Translation:Where is the entrance?
Context. There are few if any situations in which one would be used where the other would be acceptable, so confusing the two would not be very easy. It is like the number 0 (zero) and the letter O. Letters are not often used in places you would expect numbers, and vice versa. Katakana is not often used in the same way as kanji.
Visually, the two are pretty much identical. In handwriting, the characters are written using the same strokes. In type and on computers, the two might have subtle variations to prevent mistaking one for the other, but there is no standard distinction. Different fonts will have different ways to represent it.

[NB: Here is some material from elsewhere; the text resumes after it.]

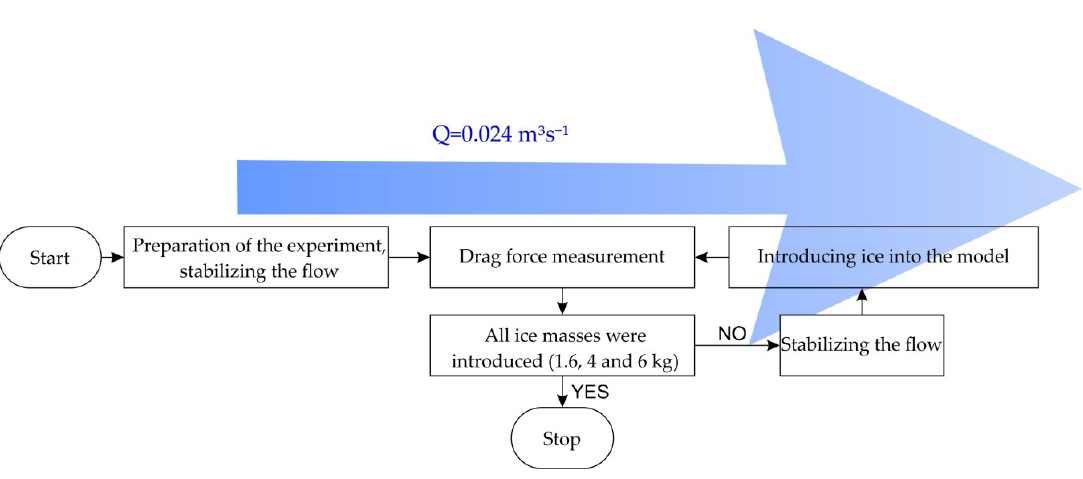
Figure 3. Diagram of the steps of measurement.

I would suggest using the 3 free levels of WaniKani! You learn this kanji and it gives you a mnemonic to help remember it. I made up my own that helps me:
You approach a door. It's really eerie (iri). A Kardashian is there. "Buy Gucci (guchi)," she says. It is the ENTRANCE to Hell.
But most of the kanji in this lesson, I believe, is covered in levels 1-3 of WaniKani. It is very helpful!
When asking where something is located, "doko" and "dochira" mean the same thing, "dochira" is just more polite. If you type in your own answer, you should be able to use either "doko" or "dochira".
Please read the link I posted (for those on mobile who can't click the link: https://learnjapanesedaily.com/japanese-grammar-%E3%81%A9%E3%81%93%EF%BC%8F%E3%81%A9%E3%81%A1%E3%82%89-doko-dochira.html). どこ and どちら are both used to mean "where".
As AndrewFlan10 stated, "Where is the entrance at" is incorrect in English.
"Where is the entrance?" is grammatically-correct English. The "at" is superfluous. In casual conversation, most English speakers would understand, but the unneccessary "at" in this sentence would be frowned upon in a more formal setting.